ДОКУМЕНТ
· · · · · · ·
Войну мы закончили не 9, а 16 мая

— Родился я в 1922 году, 7 ноября, в селе Каменный Брод Ольховского района Сталинградской области. 8 лет еще не исполнилось — родители переехали в Сталинград. Мы из крестьян, у моей матери был прекрасный голос. Она ничего специально не оканчивала, но знала наизусть все стихи Лермонтова, Есенина. В 1990-х годах у меня не было аппаратуры, жалко, что не смог записать ее голос.

Окончил я школу-семилетку, потом учился в школе у Сельхозинститута, там окончил 9-й класс. С мая стал работать на заводе № 3 (купоросном), рядом с заводом рыли окопы, строили железнодорожную насыпь, работали по 10–12 часов. Война есть война.

- Помните, как узнали о начале войны?

— Конечно! Мы с купоросного, с девчатами и парнями, поехали за Волгу. Одноклассник у нас был, Скворцов, он жил за Волгой, пригласил нас на остров Сарпинский, где был испытательный полигон завода Петрова. Он там недалеко жил. Утром встали, и по радио Молотов объявляет, что началась война. Мы быстрее назад вернулись. Вот так получилось: отдыхали, и вдруг — война… Дико, неожиданно все это было.
· · · · · · ·
СОХРАНЁННЫЕ ДАННЫЕ
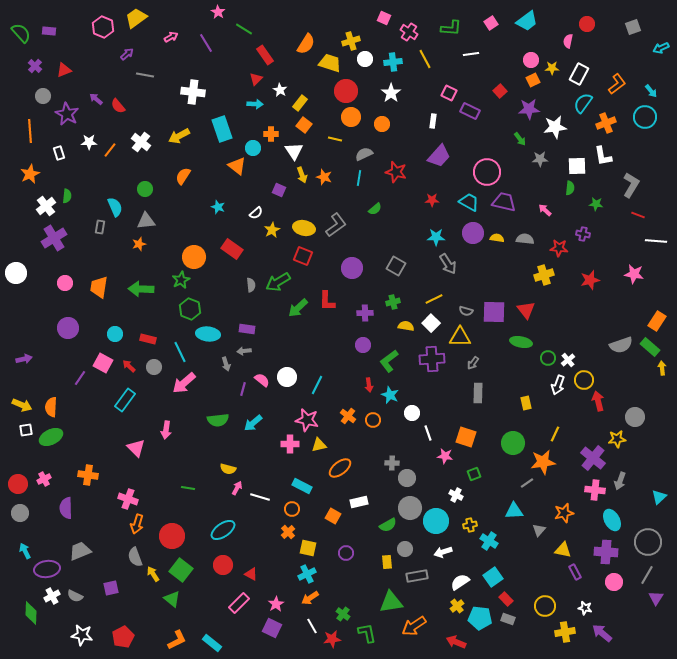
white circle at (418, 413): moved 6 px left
· · · · · · ·
ПИСЬМЕННОЕ ЗАДАНИЕ 1
Перепечатайте часть документа, начиная со слов «Войну мы закончили» и заканчивая словами «о начале войны?».
ПИСЬМЕННОЕ ЗАДАНИЕ 2
Ответьте на вопросы по документу.
(a) В каком году и в каком селе родился рассказчик?
(b) На каком заводе он начал работать с мая?
(c) Кто объявил по радио о начале войны?
Приведённые данные никак не связаны с документом.

РЕШЕНИЕ ЗАДАНИЯ 1
Войну мы закончили не 9, а 16 мая

— Родился я в 1922 году, 7 ноября, в селе Каменный Брод Ольховского района Сталинградской области. 8 лет еще не исполнилось — родители переехали в Сталинград. Мы из крестьян, у моей матери был прекрасный голос. Она ничего специально не оканчивала, но знала наизусть все стихи Лермонтова, Есенина. В 1990-х годах у меня не было аппаратуры, жалко, что не смог записать ее голос.

Окончил я школу-семилетку, потом учился в школе у Сельхозинститута, там окончил 9-й класс. С мая стал работать на заводе № 3 (купоросном), рядом с заводом рыли окопы, строили железнодорожную насыпь, работали по 10–12 часов. Война есть война.

- Помните, как узнали о начале войны?

РЕШЕНИЕ ЗАДАНИЯ 2
(a) В 1922 году, в селе Каменный Брод Ольховского района Сталинградской области.
(b) На заводе № 3 (купоросном).
(c) Молотов.